(EXERCISE DESCRIPTION):
Rewrite the rows in the stretch from the line containing "plant description /" through the line containing "name author: (Torr.) A. Gray", swapping "catalogue" for "catalog" and changing nothing else. Give only those lines.
————————
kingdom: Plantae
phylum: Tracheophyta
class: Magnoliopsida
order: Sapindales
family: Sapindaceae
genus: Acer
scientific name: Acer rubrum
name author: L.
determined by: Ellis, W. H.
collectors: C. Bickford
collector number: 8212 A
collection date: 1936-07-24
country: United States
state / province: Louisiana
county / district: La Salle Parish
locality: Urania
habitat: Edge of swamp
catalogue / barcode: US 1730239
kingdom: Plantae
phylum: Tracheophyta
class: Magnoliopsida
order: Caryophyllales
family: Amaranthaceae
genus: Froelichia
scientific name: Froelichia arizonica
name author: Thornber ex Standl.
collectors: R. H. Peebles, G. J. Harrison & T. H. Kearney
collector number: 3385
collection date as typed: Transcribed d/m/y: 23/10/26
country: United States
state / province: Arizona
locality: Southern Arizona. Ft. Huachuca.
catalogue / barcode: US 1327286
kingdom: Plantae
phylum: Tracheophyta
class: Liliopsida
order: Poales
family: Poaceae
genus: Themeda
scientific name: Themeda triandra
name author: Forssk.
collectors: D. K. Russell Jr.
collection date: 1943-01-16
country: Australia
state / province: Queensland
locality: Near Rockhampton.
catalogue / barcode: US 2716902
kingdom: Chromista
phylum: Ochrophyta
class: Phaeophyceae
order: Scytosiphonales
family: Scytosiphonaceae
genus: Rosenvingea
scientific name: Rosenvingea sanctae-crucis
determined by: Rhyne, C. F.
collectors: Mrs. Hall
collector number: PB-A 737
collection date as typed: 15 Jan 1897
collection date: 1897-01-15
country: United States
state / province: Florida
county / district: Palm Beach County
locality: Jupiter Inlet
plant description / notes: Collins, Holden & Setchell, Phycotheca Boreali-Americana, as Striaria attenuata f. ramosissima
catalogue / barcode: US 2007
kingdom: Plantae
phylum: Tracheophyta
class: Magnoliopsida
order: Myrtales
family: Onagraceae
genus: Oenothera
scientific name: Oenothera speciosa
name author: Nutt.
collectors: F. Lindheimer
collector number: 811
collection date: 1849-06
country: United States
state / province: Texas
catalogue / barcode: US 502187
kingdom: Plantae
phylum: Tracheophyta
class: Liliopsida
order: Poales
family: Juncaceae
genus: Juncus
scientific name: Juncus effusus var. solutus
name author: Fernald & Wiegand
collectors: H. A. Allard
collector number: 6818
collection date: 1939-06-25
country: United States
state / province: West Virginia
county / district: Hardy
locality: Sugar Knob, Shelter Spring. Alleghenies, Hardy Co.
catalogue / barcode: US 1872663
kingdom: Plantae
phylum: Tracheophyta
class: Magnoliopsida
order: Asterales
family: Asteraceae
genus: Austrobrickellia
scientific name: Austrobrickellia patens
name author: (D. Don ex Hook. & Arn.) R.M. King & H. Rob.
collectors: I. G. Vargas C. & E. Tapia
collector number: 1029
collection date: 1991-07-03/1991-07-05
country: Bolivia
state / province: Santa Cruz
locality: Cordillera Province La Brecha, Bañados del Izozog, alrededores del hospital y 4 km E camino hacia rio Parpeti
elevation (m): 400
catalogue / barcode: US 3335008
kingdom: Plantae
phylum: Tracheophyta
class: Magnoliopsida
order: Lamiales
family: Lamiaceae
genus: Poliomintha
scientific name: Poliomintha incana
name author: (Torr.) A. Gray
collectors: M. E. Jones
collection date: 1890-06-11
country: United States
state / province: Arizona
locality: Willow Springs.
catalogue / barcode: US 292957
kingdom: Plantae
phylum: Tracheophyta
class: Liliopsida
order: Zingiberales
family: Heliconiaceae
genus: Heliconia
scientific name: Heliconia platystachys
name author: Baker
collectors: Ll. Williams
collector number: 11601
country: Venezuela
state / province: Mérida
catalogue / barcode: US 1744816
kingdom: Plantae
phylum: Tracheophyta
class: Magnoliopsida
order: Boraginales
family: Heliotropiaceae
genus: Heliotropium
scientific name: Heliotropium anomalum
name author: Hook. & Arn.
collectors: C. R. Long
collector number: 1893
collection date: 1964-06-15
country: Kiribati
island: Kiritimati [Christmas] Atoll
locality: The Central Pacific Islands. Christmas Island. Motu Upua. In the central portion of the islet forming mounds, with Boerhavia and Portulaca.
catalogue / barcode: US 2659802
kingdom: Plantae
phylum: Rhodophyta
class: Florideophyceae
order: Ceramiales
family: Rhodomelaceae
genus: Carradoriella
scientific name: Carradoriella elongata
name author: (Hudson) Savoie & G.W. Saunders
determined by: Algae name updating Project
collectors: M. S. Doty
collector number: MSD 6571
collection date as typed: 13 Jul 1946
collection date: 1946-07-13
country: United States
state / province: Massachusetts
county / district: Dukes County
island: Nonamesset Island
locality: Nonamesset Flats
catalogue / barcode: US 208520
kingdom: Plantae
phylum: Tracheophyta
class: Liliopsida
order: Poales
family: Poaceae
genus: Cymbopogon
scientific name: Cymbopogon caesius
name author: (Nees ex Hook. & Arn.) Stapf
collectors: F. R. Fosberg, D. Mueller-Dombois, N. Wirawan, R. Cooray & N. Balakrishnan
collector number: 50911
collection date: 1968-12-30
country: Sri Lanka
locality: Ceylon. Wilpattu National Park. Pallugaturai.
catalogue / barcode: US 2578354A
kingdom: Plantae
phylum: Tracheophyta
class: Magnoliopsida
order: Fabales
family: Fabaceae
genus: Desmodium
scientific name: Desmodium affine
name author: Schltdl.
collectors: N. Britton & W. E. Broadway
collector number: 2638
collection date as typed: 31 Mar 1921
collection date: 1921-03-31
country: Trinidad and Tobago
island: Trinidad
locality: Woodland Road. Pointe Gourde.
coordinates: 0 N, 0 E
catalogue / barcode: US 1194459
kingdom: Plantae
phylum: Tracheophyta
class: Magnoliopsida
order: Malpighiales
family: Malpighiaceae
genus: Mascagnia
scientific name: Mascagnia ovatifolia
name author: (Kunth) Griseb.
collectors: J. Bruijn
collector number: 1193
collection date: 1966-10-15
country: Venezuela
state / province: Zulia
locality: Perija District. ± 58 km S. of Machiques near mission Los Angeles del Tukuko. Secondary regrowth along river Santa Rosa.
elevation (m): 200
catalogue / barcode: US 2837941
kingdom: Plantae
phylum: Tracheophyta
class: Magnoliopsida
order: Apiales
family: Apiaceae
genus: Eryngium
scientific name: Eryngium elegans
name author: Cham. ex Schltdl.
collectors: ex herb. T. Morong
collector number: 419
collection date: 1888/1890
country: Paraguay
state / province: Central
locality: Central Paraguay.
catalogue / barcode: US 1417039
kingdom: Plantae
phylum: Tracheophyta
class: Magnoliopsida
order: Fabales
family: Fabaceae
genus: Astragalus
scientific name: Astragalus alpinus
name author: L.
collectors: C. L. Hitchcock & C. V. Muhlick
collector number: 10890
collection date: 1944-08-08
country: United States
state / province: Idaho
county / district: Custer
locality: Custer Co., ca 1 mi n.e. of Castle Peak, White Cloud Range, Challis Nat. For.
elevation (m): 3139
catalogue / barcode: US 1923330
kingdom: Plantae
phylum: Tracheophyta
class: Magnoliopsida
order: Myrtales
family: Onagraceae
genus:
————————
(WRITTEN ANSWER):
plant description / notes: Collins, Holden & Setchell, Phycotheca Boreali-Americana, as Striaria attenuata f. ramosissima
catalog / barcode: US 2007
kingdom: Plantae
phylum: Tracheophyta
class: Magnoliopsida
order: Myrtales
family: Onagraceae
genus: Oenothera
scientific name: Oenothera speciosa
name author: Nutt.
collectors: F. Lindheimer
collector number: 811
collection date: 1849-06
country: United States
state / province: Texas
catalog / barcode: US 502187
kingdom: Plantae
phylum: Tracheophyta
class: Liliopsida
order: Poales
family: Juncaceae
genus: Juncus
scientific name: Juncus effusus var. solutus
name author: Fernald & Wiegand
collectors: H. A. Allard
collector number: 6818
collection date: 1939-06-25
country: United States
state / province: West Virginia
county / district: Hardy
locality: Sugar Knob, Shelter Spring. Alleghenies, Hardy Co.
catalog / barcode: US 1872663
kingdom: Plantae
phylum: Tracheophyta
class: Magnoliopsida
order: Asterales
family: Asteraceae
genus: Austrobrickellia
scientific name: Austrobrickellia patens
name author: (D. Don ex Hook. & Arn.) R.M. King & H. Rob.
collectors: I. G. Vargas C. & E. Tapia
collector number: 1029
collection date: 1991-07-03/1991-07-05
country: Bolivia
state / province: Santa Cruz
locality: Cordillera Province La Brecha, Bañados del Izozog, alrededores del hospital y 4 km E camino hacia rio Parpeti
elevation (m): 400
catalog / barcode: US 3335008
kingdom: Plantae
phylum: Tracheophyta
class: Magnoliopsida
order: Lamiales
family: Lamiaceae
genus: Poliomintha
scientific name: Poliomintha incana
name author: (Torr.) A. Gray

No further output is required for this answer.